:: Dataset section

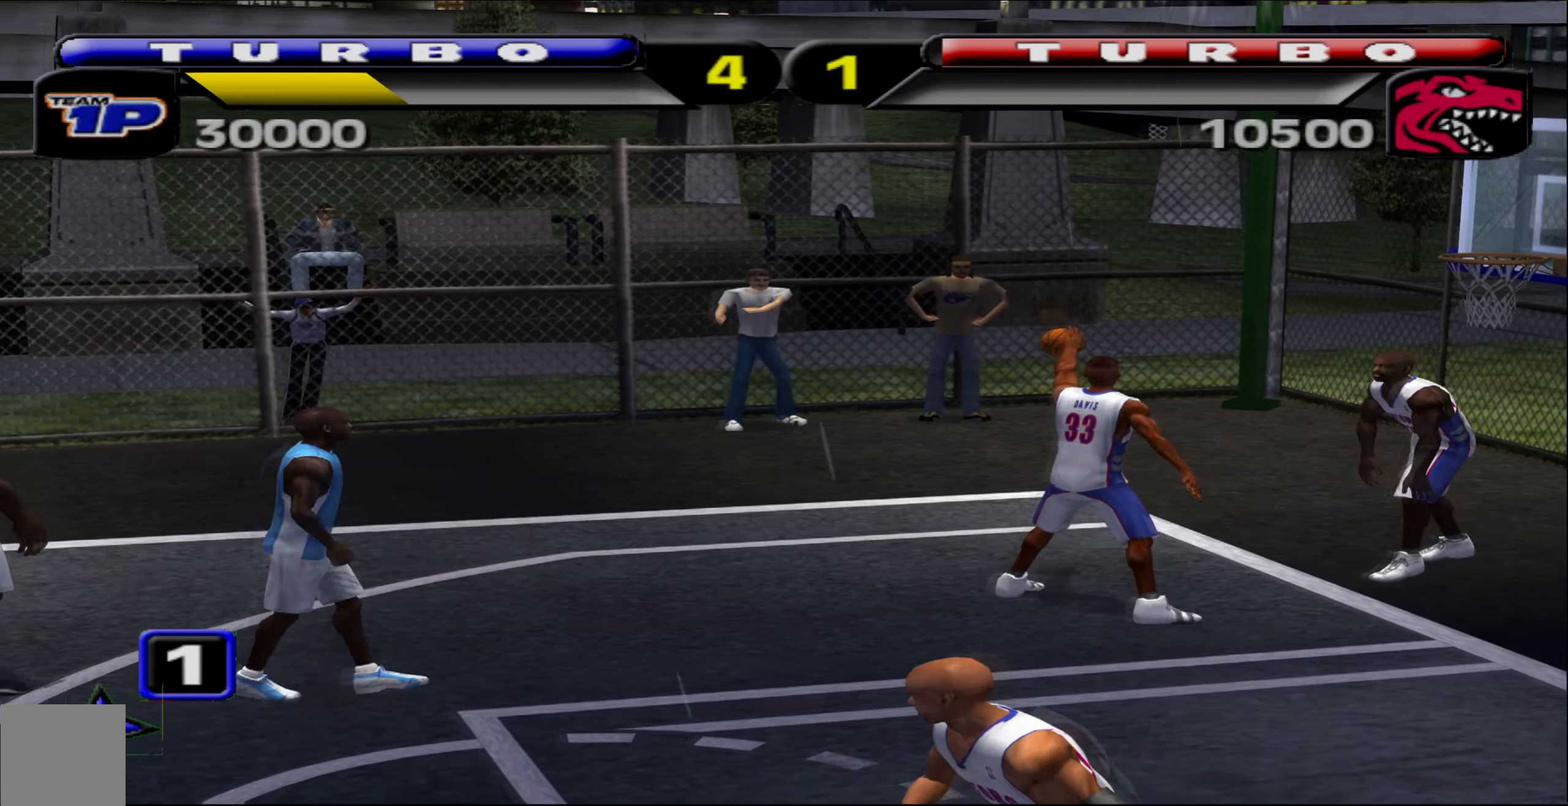
{"buttons": [], "left_stick": "down-left", "events": [[166, "left_stick", "down-left"], [366, "A", "down"], [466, "A", "up"]]}
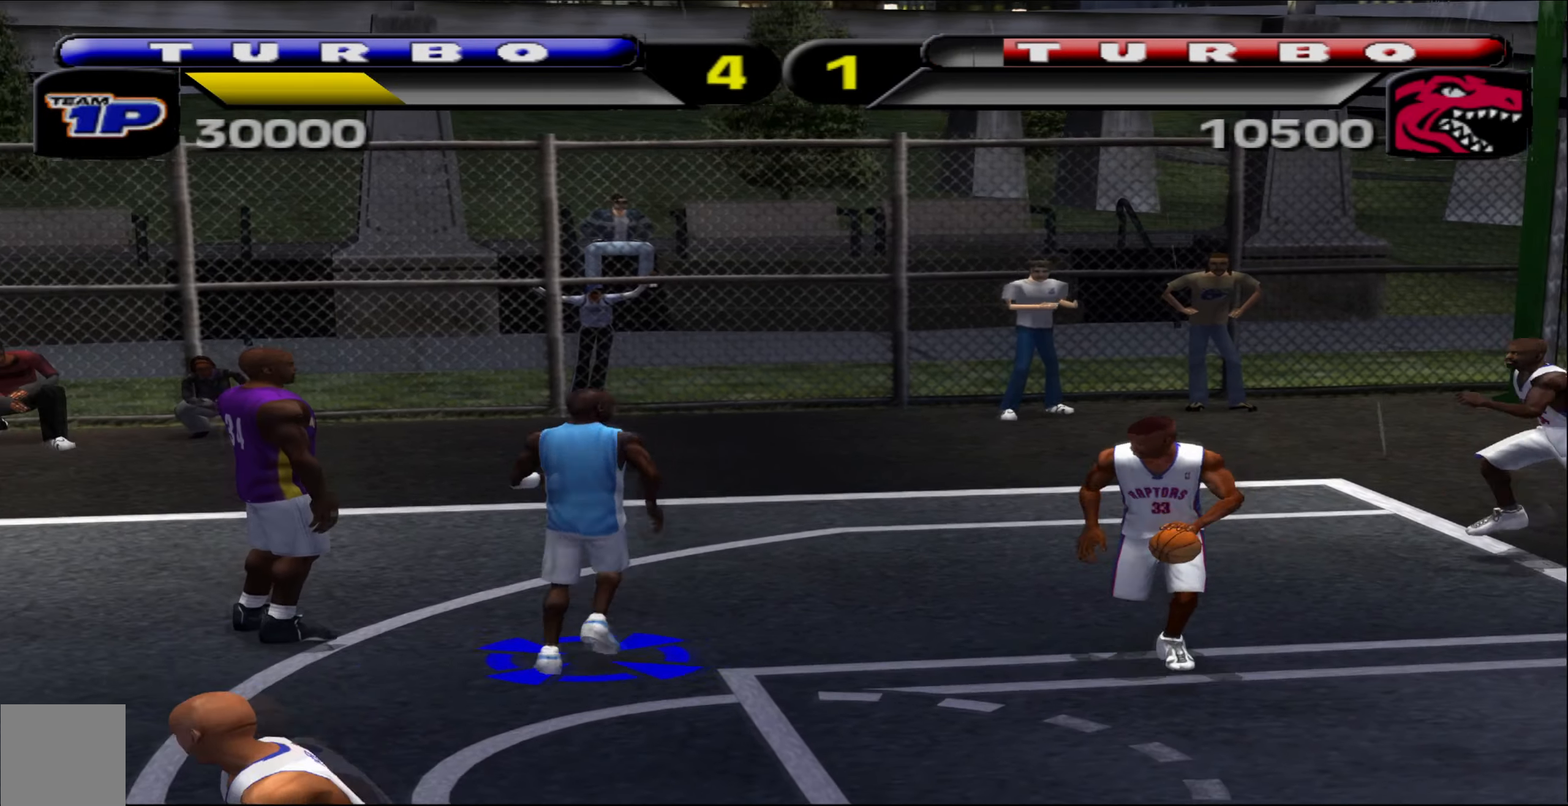
{"buttons": [], "left_stick": "down-left", "events": []}
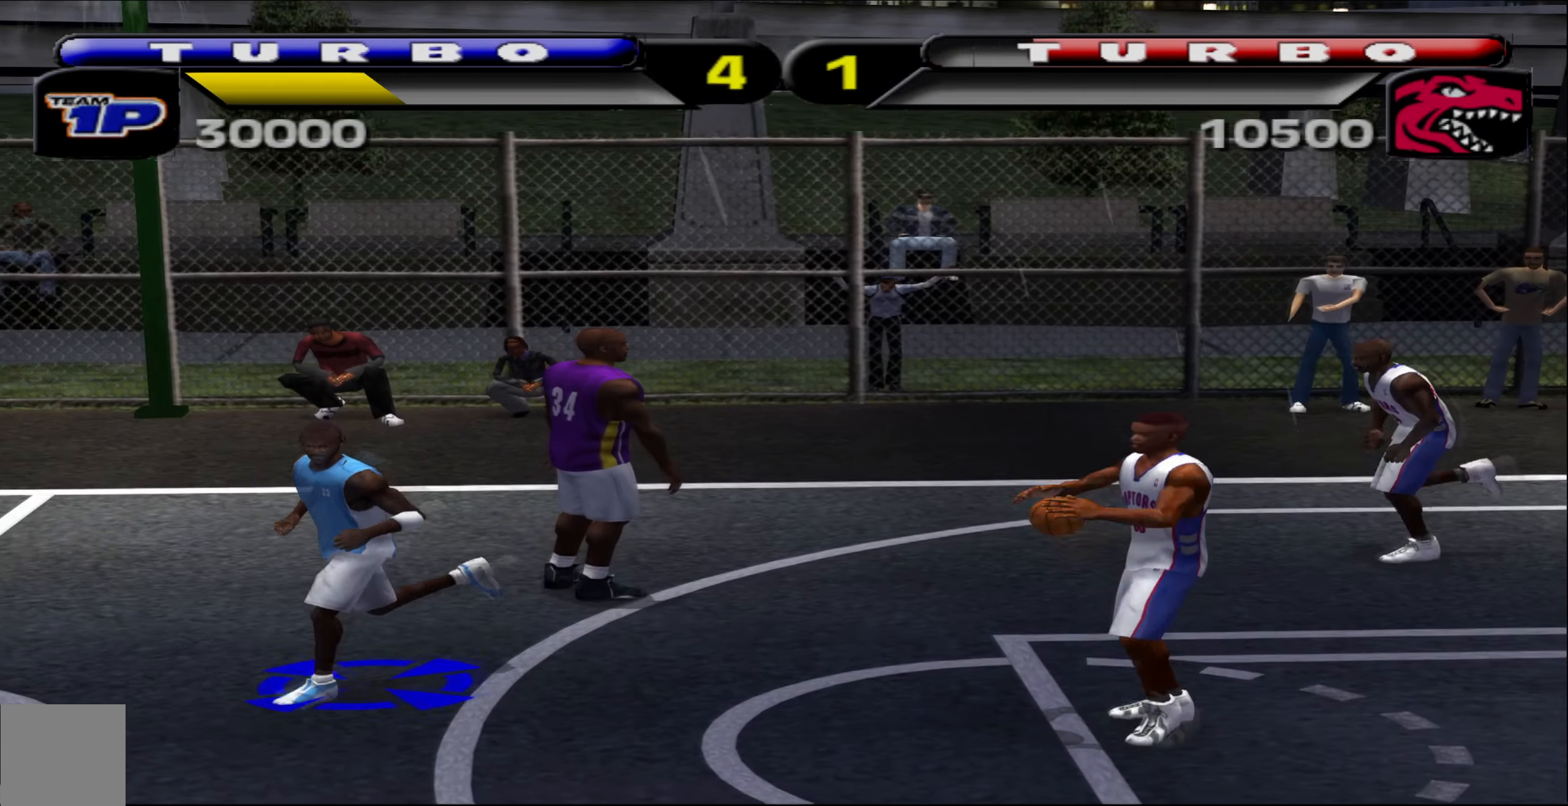
{"buttons": [], "left_stick": "left", "events": [[333, "left_stick", "left"]]}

::::

(What the task asks) Copy out the data exactly and keep the pictures out.

(Response for this exercise)
{"buttons": [], "left_stick": "down-left", "events": [[166, "left_stick", "down-left"], [366, "A", "down"], [466, "A", "up"]]}
{"buttons": [], "left_stick": "down-left", "events": []}
{"buttons": [], "left_stick": "left", "events": [[333, "left_stick", "left"]]}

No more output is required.